Current: 2026-01-27
Hardware
Network Hardware
Only relevant devices are displayed, “leaf” switches and APs are excluded.
| Device | Role |
|---|---|
| Unifi UDM Pro Max | Firewall |
| Unifi USW Pro 24 PoE | Switch |
| Unifi USW Aggregation | 10 Gig Switch |
Server Hardware
| Host | CPU | RAM | HDDs | SSDs | NICs |
|---|---|---|---|---|---|
| harvester-01 | i5-10400 | 128GB | 3 x 8TB | 1 x 4TB, 1 x 250GB | 1 x 1Gb, 1 x 10Gb |
| harvester-02 | i5-10400 | 128GB | 3 x 8TB | 1 x 4TB, 1 x 250GB | 1 x 1Gb, 1 x 10Gb |
| harvester-03 | i5-10400 | 128GB | 3 x 8TB | 1 x 4TB, 1 x 250GB | 1 x 1Gb, 1 x 10Gb |
| harvester-04 | i5-10400 | 128GB | 3 x 8TB | 1 x 4TB, 1 x 250GB | 1 x 1Gb, 1 x 10Gb |
| TrueNAS | i3-14100 | 128GB | 8 x 10TB | 1 x 1TB | 1 x 10Gb |
Network
Physical Layout (L1)
Logical Layout (L2/3)
Servers
TrueNAS
TrueNAS is used by every cluster via the democratic-csi, while providing S3 services via garage.

▶ _TASKS_:
1. Recast the paragraph of the hardware overview that begins "TrueNAS is used by every cluster" as a short list, keeping its main facts.
2. Give a continuation of the hardware overview, starting after its final sentence about TrueNAS.
None of the records is needed here.

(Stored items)
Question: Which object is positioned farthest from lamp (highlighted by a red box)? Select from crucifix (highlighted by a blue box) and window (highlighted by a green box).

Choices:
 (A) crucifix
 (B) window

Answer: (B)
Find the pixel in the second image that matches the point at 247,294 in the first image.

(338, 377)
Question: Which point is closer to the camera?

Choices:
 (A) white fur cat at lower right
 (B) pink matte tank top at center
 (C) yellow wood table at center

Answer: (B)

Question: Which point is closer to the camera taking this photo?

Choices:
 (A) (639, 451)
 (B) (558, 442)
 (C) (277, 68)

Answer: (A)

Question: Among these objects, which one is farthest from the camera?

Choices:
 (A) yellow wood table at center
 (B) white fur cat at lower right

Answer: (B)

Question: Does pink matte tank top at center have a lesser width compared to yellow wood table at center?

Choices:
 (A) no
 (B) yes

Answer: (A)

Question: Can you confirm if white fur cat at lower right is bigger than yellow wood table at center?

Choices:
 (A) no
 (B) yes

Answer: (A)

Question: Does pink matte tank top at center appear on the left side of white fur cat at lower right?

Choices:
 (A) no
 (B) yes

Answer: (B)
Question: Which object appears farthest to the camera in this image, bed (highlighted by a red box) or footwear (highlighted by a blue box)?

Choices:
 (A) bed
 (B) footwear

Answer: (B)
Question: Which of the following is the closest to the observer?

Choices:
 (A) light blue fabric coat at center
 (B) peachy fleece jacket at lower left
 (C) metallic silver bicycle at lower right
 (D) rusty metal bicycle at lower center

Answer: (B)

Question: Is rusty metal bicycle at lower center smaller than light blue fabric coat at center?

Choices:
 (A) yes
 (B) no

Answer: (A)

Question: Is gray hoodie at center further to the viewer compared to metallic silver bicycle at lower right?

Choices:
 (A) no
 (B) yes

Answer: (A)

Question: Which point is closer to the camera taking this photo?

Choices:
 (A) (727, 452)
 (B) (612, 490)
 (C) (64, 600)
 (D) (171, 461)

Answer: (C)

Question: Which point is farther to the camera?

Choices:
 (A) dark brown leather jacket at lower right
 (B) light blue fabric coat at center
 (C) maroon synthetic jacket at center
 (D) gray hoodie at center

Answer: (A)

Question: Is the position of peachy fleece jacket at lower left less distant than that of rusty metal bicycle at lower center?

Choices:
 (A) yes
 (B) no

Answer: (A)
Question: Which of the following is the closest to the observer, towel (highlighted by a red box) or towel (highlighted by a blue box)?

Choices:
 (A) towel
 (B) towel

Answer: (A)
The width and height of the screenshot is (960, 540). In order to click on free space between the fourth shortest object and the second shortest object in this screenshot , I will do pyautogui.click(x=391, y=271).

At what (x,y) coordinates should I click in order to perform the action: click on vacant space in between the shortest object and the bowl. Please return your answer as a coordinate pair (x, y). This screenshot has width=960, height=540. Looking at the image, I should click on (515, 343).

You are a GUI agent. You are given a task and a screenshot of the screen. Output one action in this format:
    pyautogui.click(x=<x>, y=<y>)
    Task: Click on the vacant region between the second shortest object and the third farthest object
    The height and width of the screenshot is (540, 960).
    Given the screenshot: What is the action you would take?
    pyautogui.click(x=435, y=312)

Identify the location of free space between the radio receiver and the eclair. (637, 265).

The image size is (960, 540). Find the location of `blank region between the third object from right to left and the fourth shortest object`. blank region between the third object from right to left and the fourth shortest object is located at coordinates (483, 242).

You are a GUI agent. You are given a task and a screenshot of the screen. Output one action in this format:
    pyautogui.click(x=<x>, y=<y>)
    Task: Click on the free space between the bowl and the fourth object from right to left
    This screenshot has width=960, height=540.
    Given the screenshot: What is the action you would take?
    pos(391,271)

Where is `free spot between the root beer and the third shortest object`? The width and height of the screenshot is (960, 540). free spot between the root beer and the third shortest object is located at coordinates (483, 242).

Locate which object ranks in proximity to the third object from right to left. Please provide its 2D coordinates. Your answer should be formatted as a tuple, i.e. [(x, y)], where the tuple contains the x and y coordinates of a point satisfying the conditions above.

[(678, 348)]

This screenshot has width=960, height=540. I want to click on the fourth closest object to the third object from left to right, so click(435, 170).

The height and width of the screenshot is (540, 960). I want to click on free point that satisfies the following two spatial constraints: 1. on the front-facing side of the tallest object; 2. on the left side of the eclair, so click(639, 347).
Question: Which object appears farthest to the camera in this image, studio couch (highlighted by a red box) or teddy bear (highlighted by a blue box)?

▶ _TASK-BY-TASK ANSWERS_:
1.
- Every cluster uses TrueNAS through democratic-csi.
- TrueNAS also provides S3 services through garage.

2.
Application Clusters
The lab consists of four RKE2 clusters:
- Harvester
- Rancher
- Internal
- DMZ
Harvester
For this Harvester deployment all nodes have the OS installed on a 250GB NVME SSD, while all 4TB NVME SSDs are dedicated to Longhorn for VM and application storage. Unlike in my previous lab deployments Harbor has been deployed to the Harvester cluster itself, and I have made a new addition to the Harvester deployment by adding KASM.
Rancher
The Rancher cluster is effectively a C&C cluster, if you are familiar with Rancher MCM this is not surprising. I have added a couple extra deployments to the Rancher cluster though, mainly, ArgoCD, however I have started cutting down on using Argo for Fleet.
Internal
This is a smaller cluster mostly consisting of applications of dubious security, no need to be exposed, or simply more sensitive.
DMZ (You are here)
Finally the DMZ cluster is the primary cluster for the lab. It exists in its own network as one would expect.